* WHAT IS REQUIRED *
Every line containing the string "opens" is to be copied from the records.

* Items from a data source *
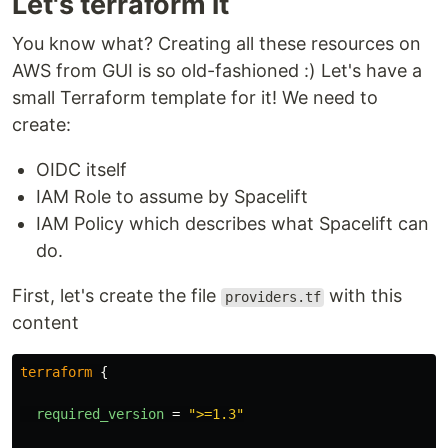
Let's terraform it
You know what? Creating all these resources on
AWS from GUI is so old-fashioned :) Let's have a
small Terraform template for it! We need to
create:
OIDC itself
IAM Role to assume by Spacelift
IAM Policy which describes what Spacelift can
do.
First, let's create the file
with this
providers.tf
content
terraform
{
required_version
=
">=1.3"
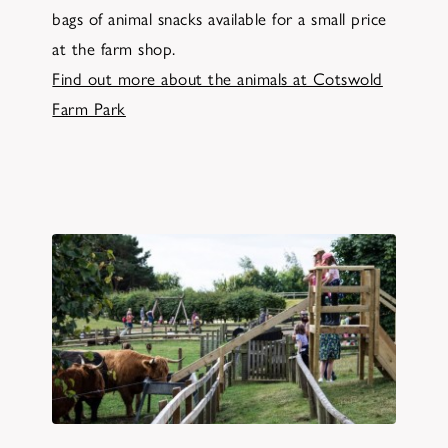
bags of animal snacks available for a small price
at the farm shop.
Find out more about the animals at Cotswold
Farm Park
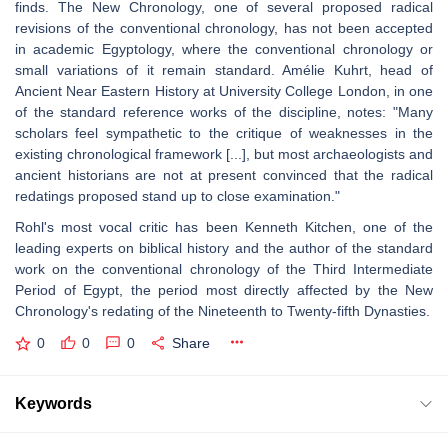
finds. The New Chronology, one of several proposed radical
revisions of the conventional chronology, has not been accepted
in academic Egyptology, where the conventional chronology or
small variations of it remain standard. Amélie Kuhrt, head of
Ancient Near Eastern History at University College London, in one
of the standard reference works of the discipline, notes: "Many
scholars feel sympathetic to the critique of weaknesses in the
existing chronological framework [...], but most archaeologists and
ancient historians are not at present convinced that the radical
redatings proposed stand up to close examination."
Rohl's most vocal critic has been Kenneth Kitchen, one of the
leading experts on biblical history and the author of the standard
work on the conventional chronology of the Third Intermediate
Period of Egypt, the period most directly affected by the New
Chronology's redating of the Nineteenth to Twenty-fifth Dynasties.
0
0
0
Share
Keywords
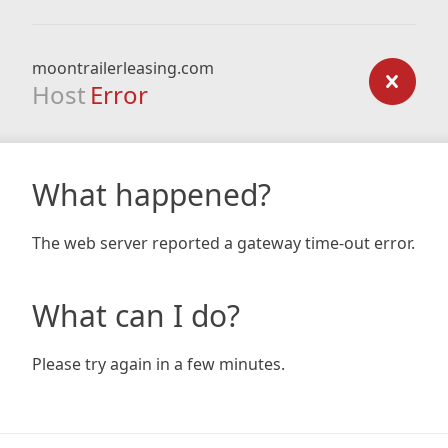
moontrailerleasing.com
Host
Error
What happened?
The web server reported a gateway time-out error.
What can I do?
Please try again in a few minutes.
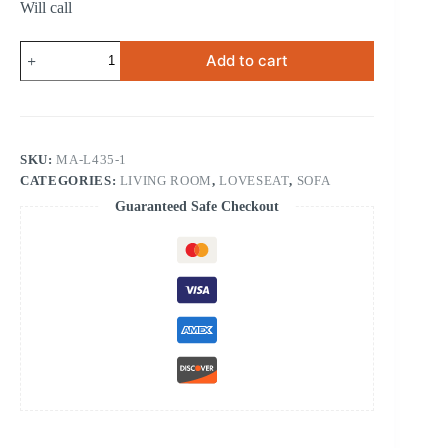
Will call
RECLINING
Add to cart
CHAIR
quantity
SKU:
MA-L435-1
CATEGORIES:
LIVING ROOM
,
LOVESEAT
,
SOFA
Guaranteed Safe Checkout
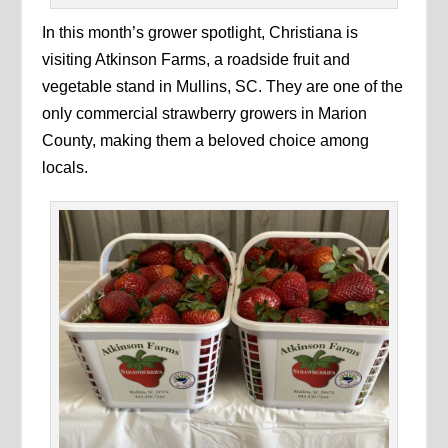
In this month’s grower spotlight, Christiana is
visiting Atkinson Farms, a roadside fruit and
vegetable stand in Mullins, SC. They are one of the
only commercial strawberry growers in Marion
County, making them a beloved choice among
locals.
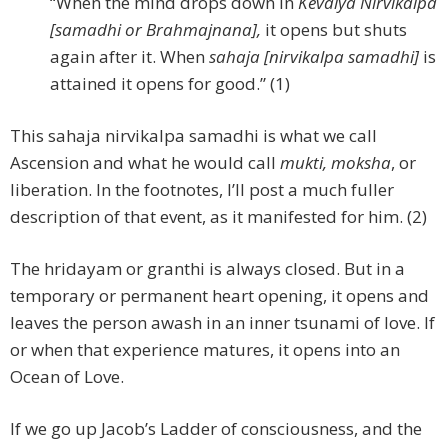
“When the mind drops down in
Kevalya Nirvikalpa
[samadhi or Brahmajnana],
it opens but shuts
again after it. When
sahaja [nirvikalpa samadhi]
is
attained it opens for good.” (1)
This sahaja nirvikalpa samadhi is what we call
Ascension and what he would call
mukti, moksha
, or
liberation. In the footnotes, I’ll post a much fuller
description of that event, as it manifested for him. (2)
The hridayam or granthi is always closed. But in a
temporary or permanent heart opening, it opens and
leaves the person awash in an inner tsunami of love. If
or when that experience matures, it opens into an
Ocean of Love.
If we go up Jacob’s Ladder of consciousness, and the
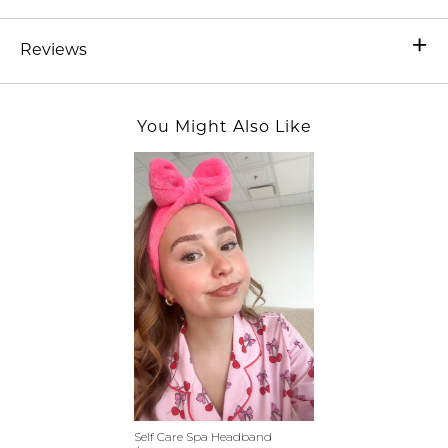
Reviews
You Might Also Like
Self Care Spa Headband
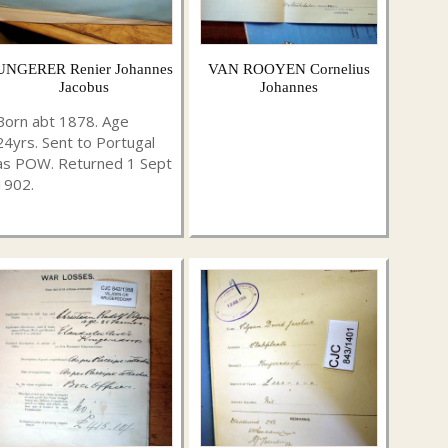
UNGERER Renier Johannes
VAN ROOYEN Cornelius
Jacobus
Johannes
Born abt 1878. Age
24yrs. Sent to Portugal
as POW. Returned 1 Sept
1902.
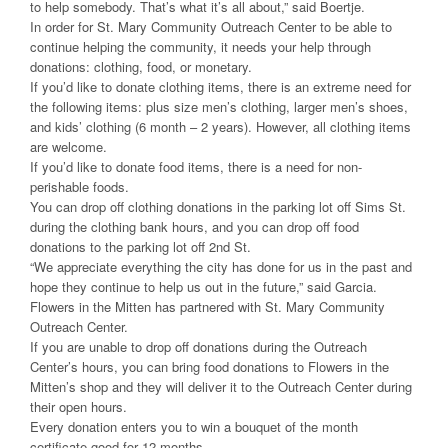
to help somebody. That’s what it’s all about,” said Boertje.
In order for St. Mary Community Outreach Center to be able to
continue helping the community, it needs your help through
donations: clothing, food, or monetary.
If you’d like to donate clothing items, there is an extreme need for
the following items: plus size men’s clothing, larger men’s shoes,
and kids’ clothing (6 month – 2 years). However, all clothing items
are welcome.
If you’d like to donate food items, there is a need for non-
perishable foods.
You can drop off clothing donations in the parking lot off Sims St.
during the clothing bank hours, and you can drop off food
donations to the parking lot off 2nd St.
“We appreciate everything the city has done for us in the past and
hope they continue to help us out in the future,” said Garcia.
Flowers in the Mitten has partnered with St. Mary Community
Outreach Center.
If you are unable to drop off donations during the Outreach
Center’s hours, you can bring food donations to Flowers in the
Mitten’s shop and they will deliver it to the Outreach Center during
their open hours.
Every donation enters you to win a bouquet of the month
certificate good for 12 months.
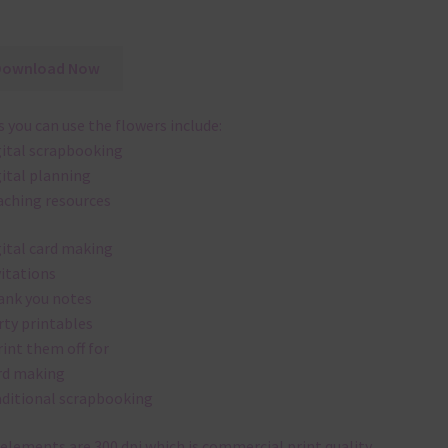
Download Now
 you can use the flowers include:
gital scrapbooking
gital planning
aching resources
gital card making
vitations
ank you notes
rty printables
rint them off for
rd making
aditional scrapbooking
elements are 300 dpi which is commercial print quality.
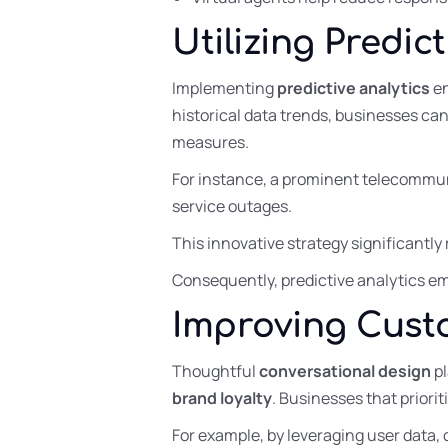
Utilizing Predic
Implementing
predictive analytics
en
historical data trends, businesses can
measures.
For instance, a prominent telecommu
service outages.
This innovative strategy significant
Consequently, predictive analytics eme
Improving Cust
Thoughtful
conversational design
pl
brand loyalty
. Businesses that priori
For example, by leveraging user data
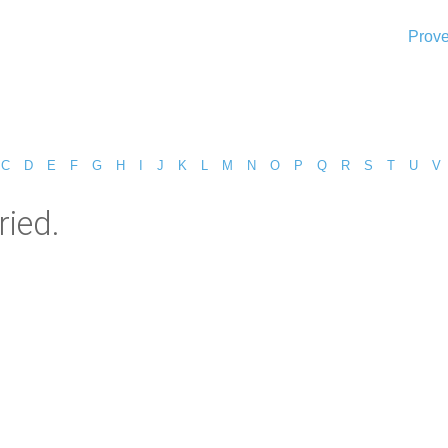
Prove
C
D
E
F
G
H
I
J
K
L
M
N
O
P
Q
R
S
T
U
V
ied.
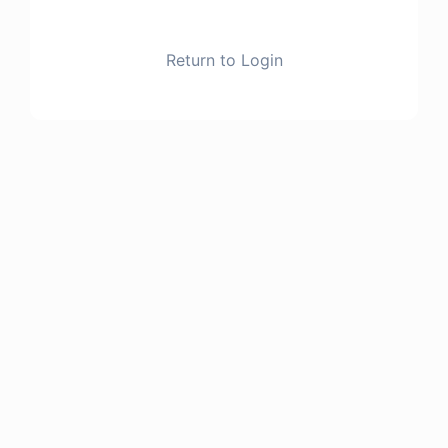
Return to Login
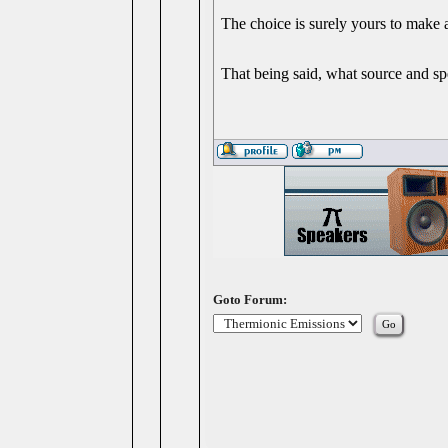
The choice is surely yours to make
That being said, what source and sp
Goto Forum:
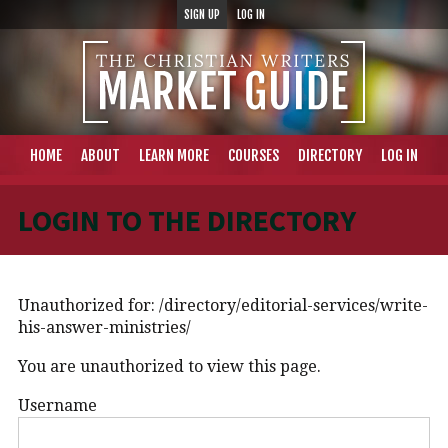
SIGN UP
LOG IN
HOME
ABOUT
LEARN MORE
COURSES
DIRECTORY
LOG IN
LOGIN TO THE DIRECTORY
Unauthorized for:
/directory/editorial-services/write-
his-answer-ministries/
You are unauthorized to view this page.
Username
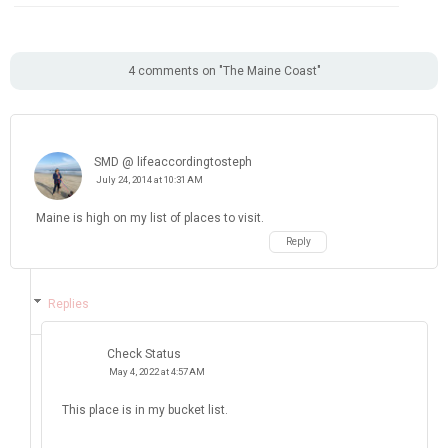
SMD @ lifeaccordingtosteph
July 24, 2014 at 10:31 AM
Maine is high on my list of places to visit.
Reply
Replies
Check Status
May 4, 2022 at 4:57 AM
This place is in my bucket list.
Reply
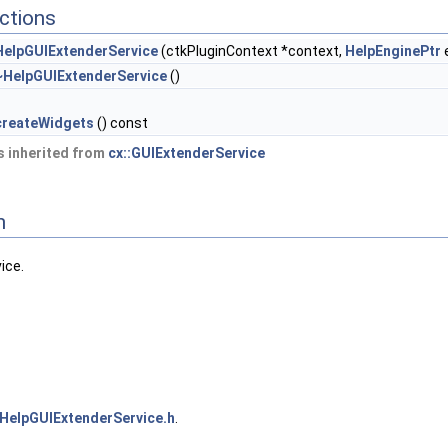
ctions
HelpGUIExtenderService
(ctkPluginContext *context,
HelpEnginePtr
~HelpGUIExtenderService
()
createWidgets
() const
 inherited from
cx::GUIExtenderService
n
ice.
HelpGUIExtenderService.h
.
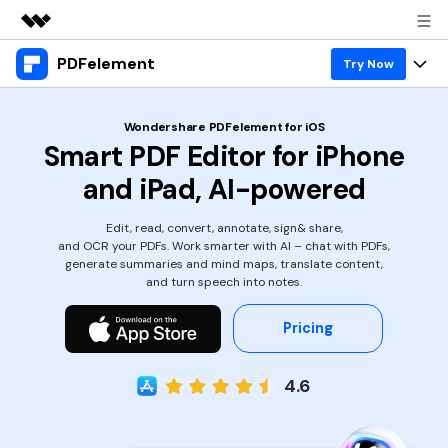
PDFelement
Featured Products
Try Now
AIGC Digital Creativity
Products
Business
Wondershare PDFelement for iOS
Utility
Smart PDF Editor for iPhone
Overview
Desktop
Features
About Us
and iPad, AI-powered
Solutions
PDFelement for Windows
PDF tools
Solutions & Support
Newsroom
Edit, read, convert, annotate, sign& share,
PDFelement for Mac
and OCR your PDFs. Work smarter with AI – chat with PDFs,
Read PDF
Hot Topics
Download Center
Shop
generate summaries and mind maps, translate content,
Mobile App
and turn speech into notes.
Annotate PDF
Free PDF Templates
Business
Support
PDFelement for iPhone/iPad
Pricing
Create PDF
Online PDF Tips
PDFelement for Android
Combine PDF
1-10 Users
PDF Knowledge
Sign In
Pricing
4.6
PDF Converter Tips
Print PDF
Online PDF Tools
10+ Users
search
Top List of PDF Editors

* WRITTEN RESPONSE *
it opens but shuts
attained it opens for good.” (1)
temporary or permanent heart opening, it opens and
or when that experience matures, it opens into an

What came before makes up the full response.